Le lointain

di Antonio Prete

La traduction est dédiée à Walter Gamet, dans le lointain et si proche pourtant.

Se trouver dans une situation de lointain : la source de l’émerveillement. Pour Dorothy, atteindre la cité d’Émeraude c’est traverser le lointain, emportant ses désirs avec soi, pas à pas : « Ah ! La route est longue d’ici à la cité d’Émeraude, observa le Roi. – C’est si loin qu’aucun de nous n’y est jamais allé ».

Le lointain est la ligne où le merveilleux peut apparaître, pour se retrancher tout aussitôt dans l’impossible : lieu de l’arc-en-ciel, fête du visible mais habitée de la menace de sa disparition. Inaccessible qui se pare de couleur et de proximité, pour se soustraire à tout chemin qui voudrait le désigner comme but. Ligne où le paraître côtoie le caché qui en est le rythme, la lumière est habitée par l’ombre qui la sous-tend, la présence se dissout dans l’absence. Le lointain est l’ailleurs qui prend une forme fluctuante, métamorphique, fugitive.

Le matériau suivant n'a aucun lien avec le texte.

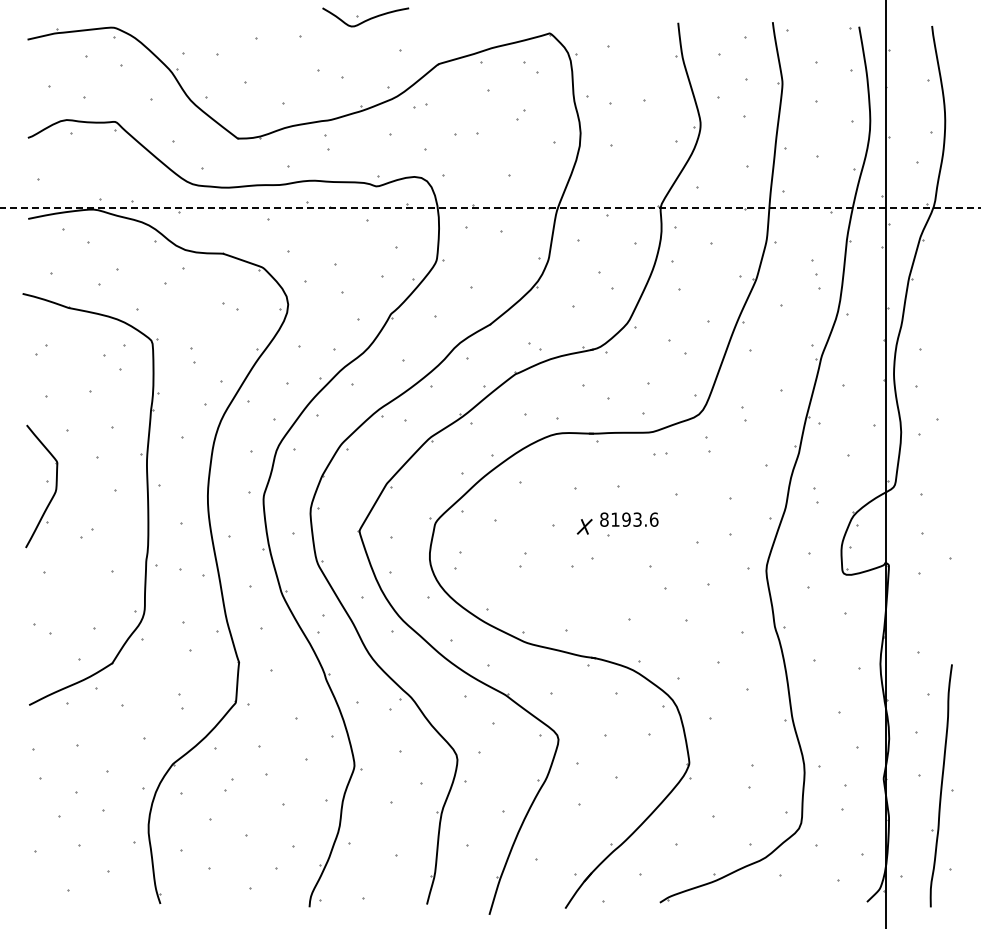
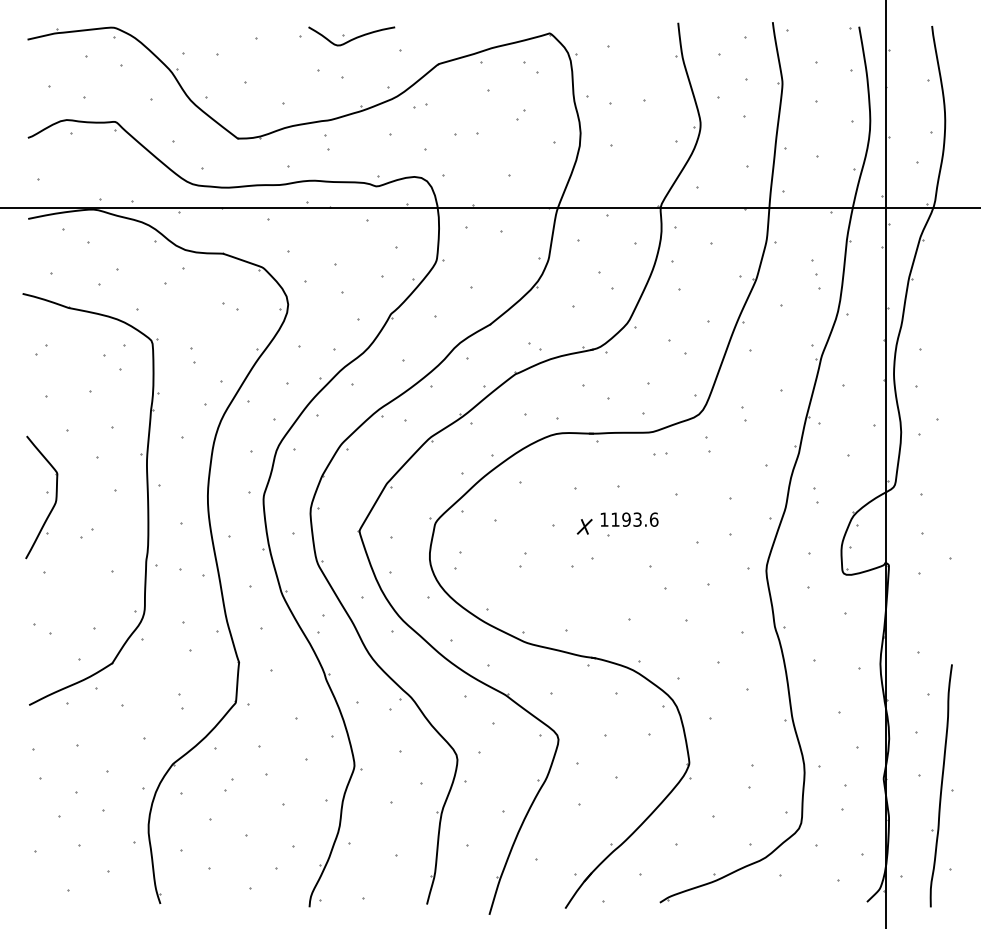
part at (365, 17) position: (365, 17) -> (351, 36)
line at (490, 207): dashed -> solid
part at (46, 481) position: (46, 481) -> (46, 492)
text at (604, 519): 8193.6 -> 1193.6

Il est en nous cet ailleurs, il est comme le rêve d’un autre temps, d’un autre lieu : images qui nous permettent de traverser les jours sans que nous glace ce qui est déjà passé, qui nous permettent de marcher sur les chemins du monde sans que nous vienne la morgue de qui a déjà atteint le but.

Le lointain est ce que la présence exclut et que l’imagination représente : mouvement analogue à celui du souvenir, qui libère une image de l’oubli en la portant vers le figurable et la laissant en même temps enveloppée dans la lointaine nuée.

Par hantise et fascination du lointain, un jour on s’en va. Mais le pays où l’on va est toujours là-bas, non pas au bout du sentier mais au-delà : il se trouve dans la lumière de l’horizon qui, à chaque pas,  recule vers un seuil toujours indéfini. Il se trouve, ce pays, dans l’azur qui est la couleur du lointain, avec ses dégradés, opacité, transparence.

Ne pas abolir le lointain : mission de l’art. Surtout en ces temps qui ont fait du loin (tele en grec) une technique – la télématique – apte à rendre familier et habituel ce qui échappe à la vue, ainsi qu’aux autres sens. Technique en vertu de laquelle tout apparaît visitable, franchissable, proche. Le lointain n’est plus lointain, il revêt l’aspect ordinaire de l’ici et maintenant. Par chance, existe l’art qui permet de garder ouverts l’espace et le temps du lointain. Habiter le lointain, c’est être dans le présent, respirant l’air purifié de l’invisible. 

Transgressant toute contiguïté alphabétique, dans le dictionnaire de notre intériorité, trois lemmes accompagnent étroitement le terme « lointain ». Nostalgie : vague amère et douce d’un lointain qui ne nous appartient plus et qui pourtant continue d’être avec nous, éclairant ce qui nous entoure. Migration : âpre savoir du lointain, qui se confronte, douloureusement, à de nouveaux chemins et de nouvelles terres. Hospitalité : tutoiement qui s’épanouit sous le toit de qui a accueilli le lointain.